Usaha untuk kembali mengembalikan definisi keluarga seperti dulu bukannya tidak dilakukan, salah satunya lewat anime. Coba lihat di beberapa film kartun yang mengangkat realitas sosial orang Jepang atau mungkin terutama pada komik-komik dengan tema serupa itu. Disitu sebenarnya ada kakek dan nenek juga, bahkan tinggal dalam satu rumah, bahkan kadang mereka digambarkan sangat usil.
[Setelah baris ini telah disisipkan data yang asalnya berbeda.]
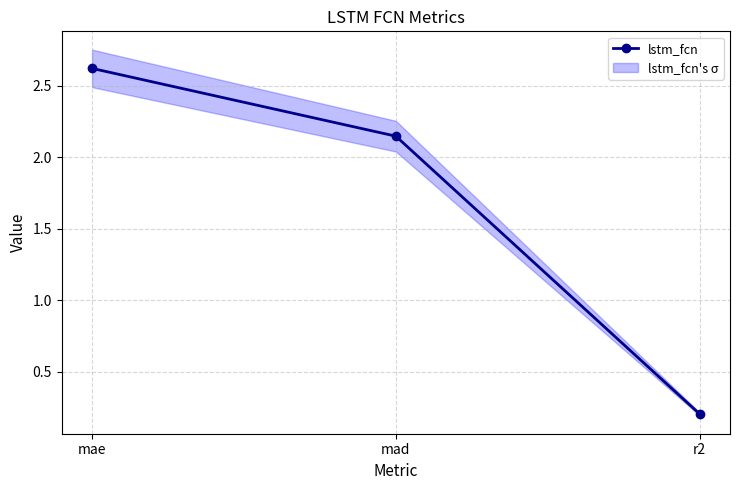

What is the sum of all values?

5.0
Kata teman saya diatas, setelah usia 20 tahun seorang anak bebas memutuskan hidupnya akan jadi seperti apa. Orang tua biasanya telah menyiapkan tabungan untuk itu. Aa Gym yang datang mengunjungi kami saat itu, saat mendengar cerita ini di mobil saat hendak pulang ke hotel menyahut, berarti disini kita punya anak cuma sampai usia 20 tahun ya. Setelahnya bisa serasa ndak punya anak. Saya kurang tahu seberapa sering mereka telpon-telponan atau mengunjungi orang tuanya. Lebih seramnya, ada yang orang tuanya menua sendirian padahal anak cucunya tinggal di kota yang sama.
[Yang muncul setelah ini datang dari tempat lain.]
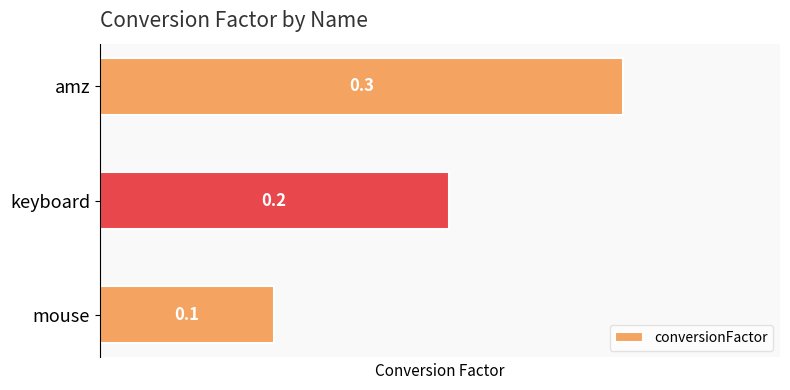

Are the bars horizontal?

Yes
Nah kembali ke cerita tentang orang tua diatas, bagaimana mereka survive. Ya, yang masih kuat dengan bekerja. Seperti jadi petugas pos diatas, ada beberapa yang jadi kasir di supermarket, jadi cleaning service, untungnya di Jepang ada banyak pekerjaan sambilan yang bisa dilakukan. Ada karakter dasar orang Jepang ini yang menarik. Mereka tidak ingin menyusahkan orang lain. Kalau bisa hidup dengan bekerja sendiri kenapa harus menyusahkan anak. Sama dengan seorang volunter wisata pensiunan pabrik bir yang saya temui di sebuah tempat wisata, ternyata anak-anaknya dua orang dokter. Satu dokter spesialis kulit, satunya lagi dokter peneliti di salah satu kampus ternama di Amerika.

Untuk mengusir kesepian gimana? Banyak diantara mereka yang memilih memelihara anjing. Dengan begitu mereka punya ritual jalan-jalan dengan anjingnya setiap hari, tak perduli cuaca serupa apa hari itu. Namun sekarang katanya banyak yang memilih kucing, lebih gampang dipelihara, tidak harus diajak jalan-jalan setiap hari. Coba ya kalau bisa momong cucu. Hehehe. Orang tua yang sama sekali tak mampu melakukan apa-apa, biasanya akan berakhir di panti jompo. Wah, ternyata ribet juga ya menua disini apalagi jika harus mengikuti budaya mereka. Beda tempat, beda kultur. Selalu ada sisi baik dan tidak dari sesuatu. Tapi saat saya tua, saya ingin memilih tetap terhubung dengan anak cucu saya.